Work order
Can you edit the lines below so that every "Suivez-nous" reads "Retrouvez-nous", leaving everything else unchanged?

(Data extracted from a collection)
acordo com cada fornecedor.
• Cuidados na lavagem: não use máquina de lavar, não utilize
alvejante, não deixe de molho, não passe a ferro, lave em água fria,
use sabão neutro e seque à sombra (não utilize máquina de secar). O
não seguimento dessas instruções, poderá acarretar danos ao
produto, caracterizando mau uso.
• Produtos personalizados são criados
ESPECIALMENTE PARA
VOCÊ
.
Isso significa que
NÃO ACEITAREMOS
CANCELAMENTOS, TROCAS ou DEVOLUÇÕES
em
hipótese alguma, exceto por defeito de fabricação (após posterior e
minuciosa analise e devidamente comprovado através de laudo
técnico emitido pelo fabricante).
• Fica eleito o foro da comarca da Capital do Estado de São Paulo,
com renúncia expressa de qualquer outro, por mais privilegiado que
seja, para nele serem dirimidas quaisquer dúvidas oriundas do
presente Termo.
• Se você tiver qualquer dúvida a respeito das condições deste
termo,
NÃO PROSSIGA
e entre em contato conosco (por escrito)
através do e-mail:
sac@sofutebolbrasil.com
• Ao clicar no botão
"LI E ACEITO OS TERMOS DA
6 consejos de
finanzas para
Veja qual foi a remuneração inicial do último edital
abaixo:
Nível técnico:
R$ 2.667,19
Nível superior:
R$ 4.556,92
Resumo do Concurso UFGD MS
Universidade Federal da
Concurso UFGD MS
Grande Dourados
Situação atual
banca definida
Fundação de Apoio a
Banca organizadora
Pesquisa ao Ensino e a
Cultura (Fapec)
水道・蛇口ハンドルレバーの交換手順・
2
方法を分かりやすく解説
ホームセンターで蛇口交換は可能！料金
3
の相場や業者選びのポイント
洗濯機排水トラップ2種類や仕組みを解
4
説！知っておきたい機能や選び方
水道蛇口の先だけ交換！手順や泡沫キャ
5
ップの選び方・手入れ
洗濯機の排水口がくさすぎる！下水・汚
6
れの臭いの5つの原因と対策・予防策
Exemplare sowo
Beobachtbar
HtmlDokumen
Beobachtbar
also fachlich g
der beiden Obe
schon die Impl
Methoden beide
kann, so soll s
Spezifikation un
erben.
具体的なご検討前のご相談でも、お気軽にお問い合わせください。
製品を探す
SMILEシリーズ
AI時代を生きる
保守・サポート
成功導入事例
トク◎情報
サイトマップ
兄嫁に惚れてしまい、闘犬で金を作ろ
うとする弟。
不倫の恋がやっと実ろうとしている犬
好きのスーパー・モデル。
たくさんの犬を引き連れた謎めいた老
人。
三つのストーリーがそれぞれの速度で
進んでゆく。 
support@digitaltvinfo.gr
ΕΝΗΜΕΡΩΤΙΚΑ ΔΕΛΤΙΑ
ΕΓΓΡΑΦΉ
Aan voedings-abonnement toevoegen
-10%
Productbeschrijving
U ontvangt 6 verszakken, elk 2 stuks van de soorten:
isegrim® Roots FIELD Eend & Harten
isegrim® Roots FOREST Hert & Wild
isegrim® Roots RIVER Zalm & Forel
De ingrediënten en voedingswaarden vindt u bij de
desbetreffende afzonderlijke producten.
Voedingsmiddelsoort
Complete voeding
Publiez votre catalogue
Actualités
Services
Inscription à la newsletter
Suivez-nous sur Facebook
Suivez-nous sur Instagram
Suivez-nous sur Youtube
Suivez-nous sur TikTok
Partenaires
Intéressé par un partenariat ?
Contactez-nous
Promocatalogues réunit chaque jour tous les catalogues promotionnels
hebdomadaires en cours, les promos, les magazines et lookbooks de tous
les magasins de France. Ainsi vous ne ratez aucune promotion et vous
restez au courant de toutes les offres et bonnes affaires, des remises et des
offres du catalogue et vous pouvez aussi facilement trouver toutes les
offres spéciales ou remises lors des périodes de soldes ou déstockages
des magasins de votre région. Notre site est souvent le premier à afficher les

Task result
acordo com cada fornecedor.
• Cuidados na lavagem: não use máquina de lavar, não utilize
alvejante, não deixe de molho, não passe a ferro, lave em água fria,
use sabão neutro e seque à sombra (não utilize máquina de secar). O
não seguimento dessas instruções, poderá acarretar danos ao
produto, caracterizando mau uso.
• Produtos personalizados são criados
ESPECIALMENTE PARA
VOCÊ
.
Isso significa que
NÃO ACEITAREMOS
CANCELAMENTOS, TROCAS ou DEVOLUÇÕES
em
hipótese alguma, exceto por defeito de fabricação (após posterior e
minuciosa analise e devidamente comprovado através de laudo
técnico emitido pelo fabricante).
• Fica eleito o foro da comarca da Capital do Estado de São Paulo,
com renúncia expressa de qualquer outro, por mais privilegiado que
seja, para nele serem dirimidas quaisquer dúvidas oriundas do
presente Termo.
• Se você tiver qualquer dúvida a respeito das condições deste
termo,
NÃO PROSSIGA
e entre em contato conosco (por escrito)
através do e-mail:
sac@sofutebolbrasil.com
• Ao clicar no botão
"LI E ACEITO OS TERMOS DA
6 consejos de
finanzas para
Veja qual foi a remuneração inicial do último edital
abaixo:
Nível técnico:
R$ 2.667,19
Nível superior:
R$ 4.556,92
Resumo do Concurso UFGD MS
Universidade Federal da
Concurso UFGD MS
Grande Dourados
Situação atual
banca definida
Fundação de Apoio a
Banca organizadora
Pesquisa ao Ensino e a
Cultura (Fapec)
水道・蛇口ハンドルレバーの交換手順・
2
方法を分かりやすく解説
ホームセンターで蛇口交換は可能！料金
3
の相場や業者選びのポイント
洗濯機排水トラップ2種類や仕組みを解
4
説！知っておきたい機能や選び方
水道蛇口の先だけ交換！手順や泡沫キャ
5
ップの選び方・手入れ
洗濯機の排水口がくさすぎる！下水・汚
6
れの臭いの5つの原因と対策・予防策
Exemplare sowo
Beobachtbar
HtmlDokumen
Beobachtbar
also fachlich g
der beiden Obe
schon die Impl
Methoden beide
kann, so soll s
Spezifikation un
erben.
具体的なご検討前のご相談でも、お気軽にお問い合わせください。
製品を探す
SMILEシリーズ
AI時代を生きる
保守・サポート
成功導入事例
トク◎情報
サイトマップ
兄嫁に惚れてしまい、闘犬で金を作ろ
うとする弟。
不倫の恋がやっと実ろうとしている犬
好きのスーパー・モデル。
たくさんの犬を引き連れた謎めいた老
人。
三つのストーリーがそれぞれの速度で
進んでゆく。 
support@digitaltvinfo.gr
ΕΝΗΜΕΡΩΤΙΚΑ ΔΕΛΤΙΑ
ΕΓΓΡΑΦΉ
Aan voedings-abonnement toevoegen
-10%
Productbeschrijving
U ontvangt 6 verszakken, elk 2 stuks van de soorten:
isegrim® Roots FIELD Eend & Harten
isegrim® Roots FOREST Hert & Wild
isegrim® Roots RIVER Zalm & Forel
De ingrediënten en voedingswaarden vindt u bij de
desbetreffende afzonderlijke producten.
Voedingsmiddelsoort
Complete voeding
Publiez votre catalogue
Actualités
Services
Inscription à la newsletter
Retrouvez-nous sur Facebook
Retrouvez-nous sur Instagram
Retrouvez-nous sur Youtube
Retrouvez-nous sur TikTok
Partenaires
Intéressé par un partenariat ?
Contactez-nous
Promocatalogues réunit chaque jour tous les catalogues promotionnels
hebdomadaires en cours, les promos, les magazines et lookbooks de tous
les magasins de France. Ainsi vous ne ratez aucune promotion et vous
restez au courant de toutes les offres et bonnes affaires, des remises et des
offres du catalogue et vous pouvez aussi facilement trouver toutes les
offres spéciales ou remises lors des périodes de soldes ou déstockages
des magasins de votre région. Notre site est souvent le premier à afficher les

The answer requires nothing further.